Answer these questions from the text on the core, chronic conflict in IT:
1. Who first coined the term "technical debt"?
2. Which two goals must IT organizations pursue at the same time?
3. In which part of the organization does the first act of the downward spiral begin?

** Text segment **
________________________

The Problem: Something in Your Organization Must Need Improvement (Or You Wouldn’t Be Reading This Book)
Most organizations are not able to deploy production changes in minutes or hours, instead requiring weeks or months. Nor are they able to deploy hundreds or thousands of changes into production per day; instead, they struggle to deploy monthly or even quarterly. Nor are production deployments routine, instead involving outages and chronic firefighting and heroics.
In an age where competitive advantage requires fast time to market, high service levels, and relentless experimentation, these organizations are at a significant competitive disadvantage. This is in large part due to their inability to resolve a core, chronic conflict within their technology organization.
The Core, Chronic Conflict
In almost every IT organization, there is an inherent conflict between Development and IT Operations which creates a downward spiral, resulting in ever-slower time to market for new products and features, reduced quality, increased outages, and, worst of all, an ever-increasing amount of technical debt.
The term “technical debt” was first coined by Ward Cunningham. Analogous to financial debt, technical debt describes how decisions we make lead to problems that get increasingly more difficult to fix over time, continually reducing our available options in the future—even when taken on judiciously, we still incur interest.
One factor that contributes to this is the often competing goals of Development and IT Operations. IT organizations are responsible for many things. Among them are the two following goals, which must be pursued simultaneously:
Respond to the rapidly changing competitive landscape
Provide stable, reliable, and secure service to the customer
Frequently, Development will take responsibility for responding to changes in the market, deploying features and changes into production as quickly as possible. IT Operations will take responsibility for providing customers with IT service that is stable, reliable, and secure, making it difficult or even impossible for anyone to introduce production changes that could jeopardize production. Configured this way, Development and IT Operations have diametrically opposed goals and incentives.
Dr. Eliyahu M. Goldratt, one of the founders of the manufacturing management movement, called these types of configuration “the core, chronic conflict”—when organizational measurements and incentives across different silos prevent the achievement of global, organizational goals.†
* * *
† In the manufacturing realm, a similar core, chronic conflict existed: the need to simultaneously ensure on-time shipments to customers and control costs. How this core, chronic conflict was broken is described in Appendix 2.
* * *
This conflict creates a downward spiral so powerful it prevents the achievement of desired business outcomes, both inside and outside the IT organization. These chronic conflicts often put technology workers into situations that lead to poor software and service quality, and bad customer outcomes, as well as a daily need for workarounds, firefighting, and heroics, whether in Product Management, Development, QA, IT Operations, or Information Security. (See Appendix 2.)
Downward Spiral in Three Acts
The downward spiral in IT has three acts that are likely familiar to most IT practitioners.
The first act begins in IT Operations, where our goal is to keep applications and infrastructure running so that our organization can deliver value to customers. In our daily work, many of our problems are due to applications and infrastructure that are complex, poorly documented, and incredibly fragile. This is the technical debt and daily workarounds that we live with constantly, always promising that we’ll fix the mess when we have a little more time. But that time never comes.

________________________

** Records provided **
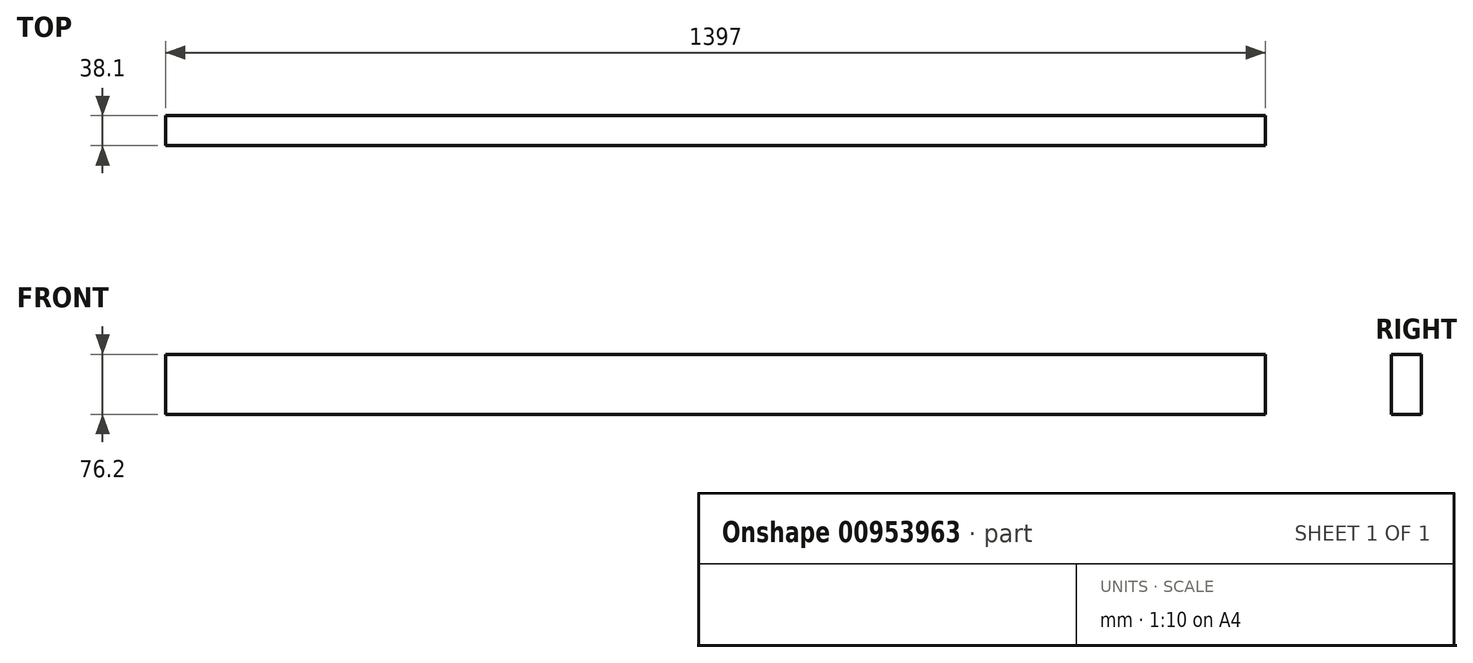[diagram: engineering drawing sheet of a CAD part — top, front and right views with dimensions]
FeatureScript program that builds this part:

________________________

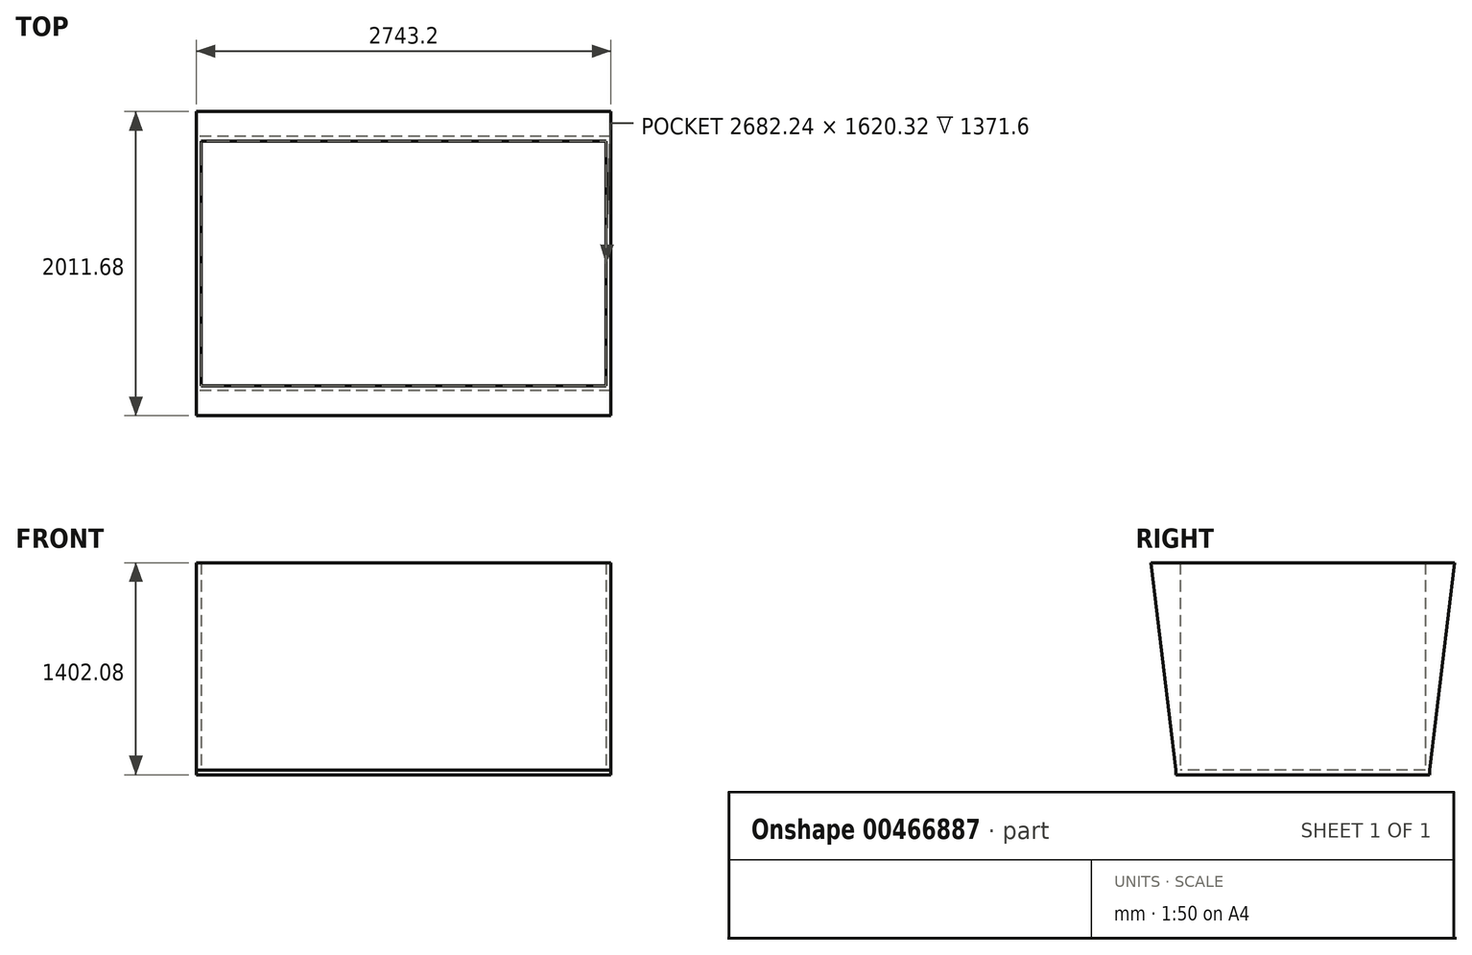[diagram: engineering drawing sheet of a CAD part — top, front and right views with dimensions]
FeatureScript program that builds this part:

________________________

** Task result **
1. Ward Cunningham.
2. Responding to the rapidly changing competitive landscape, and providing stable, reliable, and secure service to the customer.
3. IT Operations.